During his time in Milan, Leonardo dwelled in the massive Sforza castle/fort, which now houses 18 museums and libraries.  Among them is the Sala delle Asse (the Room of the Wooden Boards) where Leonardo is said to have painted frescoes which have been largely obliterated over the centuries. It is closed for renovation at present, unfortunately, but visitors touring other exhibits walk through the galleries and hallways in the footsteps of Leonardo and his assistants.

His most famous painting the Last Supper — depicting Jesus with his apostles the night before his betrayal — was commissioned by the Dominican convent at the Church of Santa Maria delle Grazie. The fresco is in the refectory which was bombed by the Allies during World War II but survived and has been restored. (I was unable to see it as tickets were sold out until the end of April).

Across the street is the historic Renaissance Atellani mansion with its garden which contains a vineyard gifted to Leonardo by his patron. Italian experts have tracked down the type of grapes grown during his day and planted several vines of this variety.

Leonardo’s first patron was Lorenzo de Medici, de facto ruler of the Florentine Republic, where the artist/scientist was born and began his career as a painter at the age of 14. De Medici sent Leonardo as an ambassador to Ludovico Sforza the ruler of Milan where the young man settled for 17 years.  During this period, his first in Milan, he completed his The Last Supper, iconic drawings and major paintings while pursuing his scientific vocation.

Leonardo was forced to flee Milan for Florence in 1500 when Ludovico Forza was ousted by France. Leonardo found a new patron in Cesare Borgia who briefly hired him as his chief military engineer and architect and commissioned maps of Tuscany. After leaving Borgia’s service, Leonardo began working on a painting of Lisa del Giocondo, the model for the Mona Lisa, his most well-known portrait of a person. He returned to Milan in 1508 where he remained until 1513 when he travelled to Rome and then Paris where he died of a stroke at the age of 67, believing he had failed to enter the history of the world.

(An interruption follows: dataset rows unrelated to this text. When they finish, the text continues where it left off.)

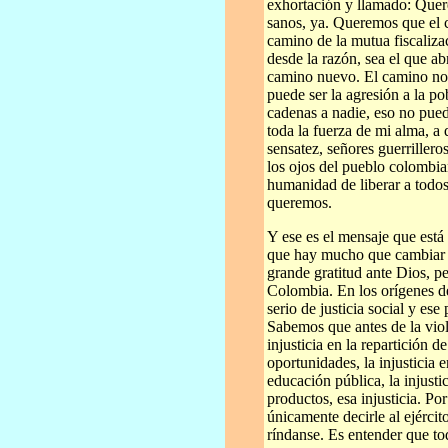
exhortación y llamado: Quere
sanos, ya. Queremos que el ca
camino de la mutua fiscalizac
desde la razón, sea el que ab
camino nuevo. El camino no p
puede ser la agresión a la po
cadenas a nadie, eso no pued
toda la fuerza de mi alma, a
sensatez, señores guerrillero
los ojos del pueblo colombia
humanidad de liberar a todos
queremos.
Y ese es el mensaje que est
que hay mucho que cambiar e
grande gratitud ante Dios, pe
Colombia. En los orígenes d
serio de justicia social y e
Sabemos que antes de la viole
injusticia en la repartición de
oportunidades, la injusticia e
educación pública, la injustic
productos, esa injusticia. P
únicamente decirle al ejército
ríndanse. Es entender que to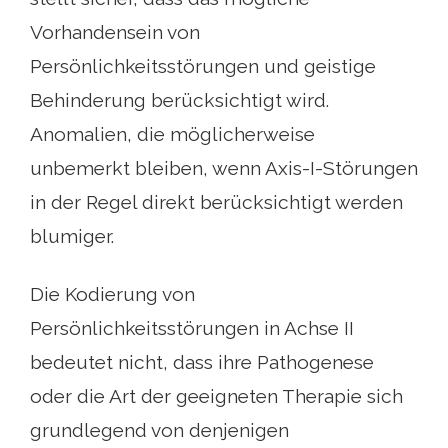
Vorhandensein von
Persönlichkeitsstörungen und geistige
Behinderung berücksichtigt wird.
Anomalien, die möglicherweise
unbemerkt bleiben, wenn Axis-I-Störungen
in der Regel direkt berücksichtigt werden
blumiger.
Die Kodierung von
Persönlichkeitsstörungen in Achse II
bedeutet nicht, dass ihre Pathogenese
oder die Art der geeigneten Therapie sich
grundlegend von denjenigen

Paintings and drawings by Leonardo are on the walls of museums and in collections of wealthy people around the world, including Queen Elizabeth of Britain. His drawings, paintings, and smaller statuary also tour the globe. During 2017 the Louvre in Abu Dhabi displayed on loan from the Louvre in Paris the Leonardo oil painting of an unknown young woman, “La Belle Ferroniere,” identified as the wife or daughter of an ironmonger.

While we hail Leonardo as a fine draughtsman and superb painter, he was, in the view of historian Stefan Klein, “the first modern man.” His inventions and “discoveries ushered in a new era and devised a new mode of thinking.” In addition to the inventions in the science museum in Milan, he “designed functioning robots and digital computers, and built the first heart valve.” It has taken Leonardo’s successor scientists 500 years to catch up.